LiamPyro Posted August 20, 2015 Author Posted August 20, 2015 Thanks! Yeah I would thin it down a bit for stars that small (1/8"), or you may run into clumping issues. Once you get them to about 1/4", you can make it thicker. Toro can be used for colored stars as well, but I typically only use it for high charcoal content stars, priming, and coating cotton seed burst charge. I must say, for being your first batch of rolled stars- those aren't bad at all! Keep practicing and you'll have it down in no time. - XPThanks for the encouragement and good info! I didn't know toro could be used to coat carriers... cool! Schroedinger, I actually built myself a star plate (5/16" 20 pins) and it works great. The reason I want to make rolled stars is so that I can make a variety of star sizes, make color changers, and most importantly achieve flawless burst symmetry. I know it may seem a bit silly to make a 100 or 200 gram batches, but for now I'm forced to use relatively small quantities as I have only a pound of each chemical, except for KNO3 (3 lbs) and KCIO4 (2 lbs). I mean I could make stars by the kilo, and only make like 3 batches LOL. TYRONEEZEKIEL, a quarter cup is waaaaaaaay to much for making enough stars for a few (at most) 3 inch shells, which is what I'm looking to do.

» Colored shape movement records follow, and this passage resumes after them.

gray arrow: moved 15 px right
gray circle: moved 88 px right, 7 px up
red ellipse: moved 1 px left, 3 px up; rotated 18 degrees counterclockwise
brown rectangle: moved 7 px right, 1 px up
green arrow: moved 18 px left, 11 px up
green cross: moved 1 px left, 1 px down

LiamPyro Posted August 20, 2015 Author Posted August 20, 2015 (edited) I'm going to roll another batch of charcoal stars, although not using toro as it might be ineffective for the batch size. I am however going to granulate and then lightly mill the star mix, which brings the mesh size to around 100 mesh and is supposed to help reduce the chance of raspberries. Also, I'm gonna really take my time even more and roll in stages over the next couple days. I'll let you guys know how it goes! Edited August 20, 2015 by LiamPyro
Arthur Posted August 22, 2015 Posted August 22, 2015 IMO rolling is for making lots of stars, for small batches cut them or pump them. (lots meaning a kilo or more). 2
TYRONEEZEKIEL Posted August 23, 2015 Posted August 23, 2015 Liam. If that's too many cores to start with, which it really isn't. You are far far far far better off cutting or pumping your stars.

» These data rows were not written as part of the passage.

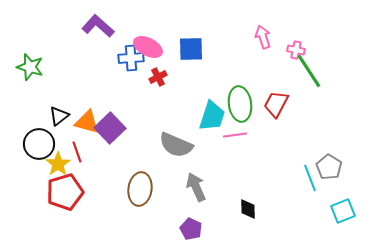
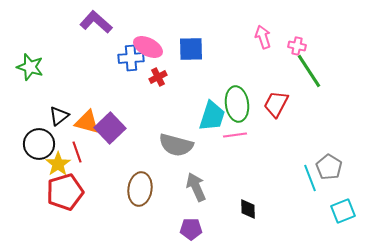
purple L-shape: moved 2 px left, 4 px up
pink cross: moved 1 px right, 4 px up
green ellipse: moved 3 px left
gray semicircle: rotated 8 degrees counterclockwise
purple pentagon: rotated 25 degrees counterclockwise
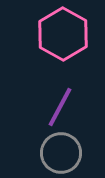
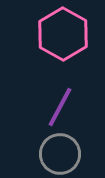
gray circle: moved 1 px left, 1 px down
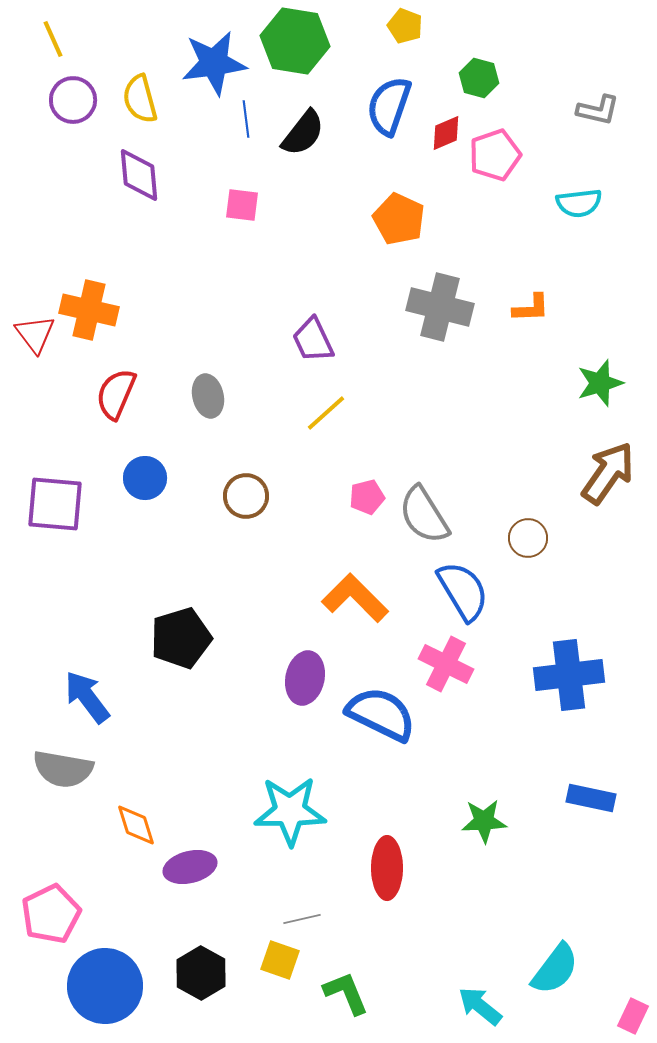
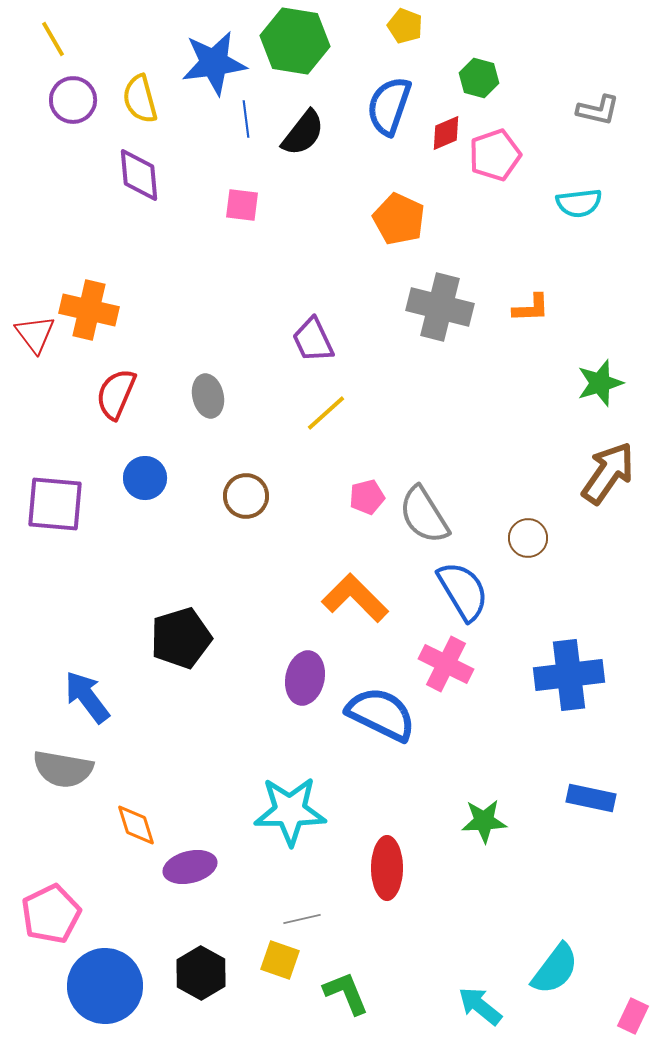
yellow line at (53, 39): rotated 6 degrees counterclockwise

LiamPyro Posted August 23, 2015 Author Posted August 23, 2015 (edited) Sorry if I come off as bitchy, but I think that as long as you are devoted there is no reason not to roll small batches of stars. I mean why not? Sure it might be harder to start cores (which despite what others say, I found to be quite easy) and requires precision when adding powder and solvent, but I don't really mind considering the benefits of a round star. EDIT: Re-wording Edited August 23, 2015 by LiamPyro 1
pyrokid Posted August 23, 2015 Posted August 23, 2015 My advice is to comb thrift stores. I've found many great metal rolling bowls that had a past life as cooking implements. They work quite well to roll stars starting with only ~3.5 grams of millet. Rolled stars are the most efficiently produced form of color changers. The effort is worth it in my opinion. 1
LiamPyro Posted August 23, 2015 Author Posted August 23, 2015 I already have a 5-gallon bucket star roller, would a bowl be better? The roller seems to work fine (I have yet to try another batch of stars) although the bucket isn't quite round, so it wobbles. I can easily replace it, but it doesn't seem to have any effect on how the stars roll. Thx
pyrokid Posted August 23, 2015 Posted August 23, 2015 We understand that the cores are most sensitive to variations in technique when they are very small. I roll them by hand up to 1/4" or 5/16." After this, they have some tolerance for non ideal conditions. If you think about it, the total star surface area grows quickly as the stars grow, so individual scoops of comp or sprays of water have a smaller and smaller effect on the body of stars. I think bowls are generally better suited than 5 gallon buckets.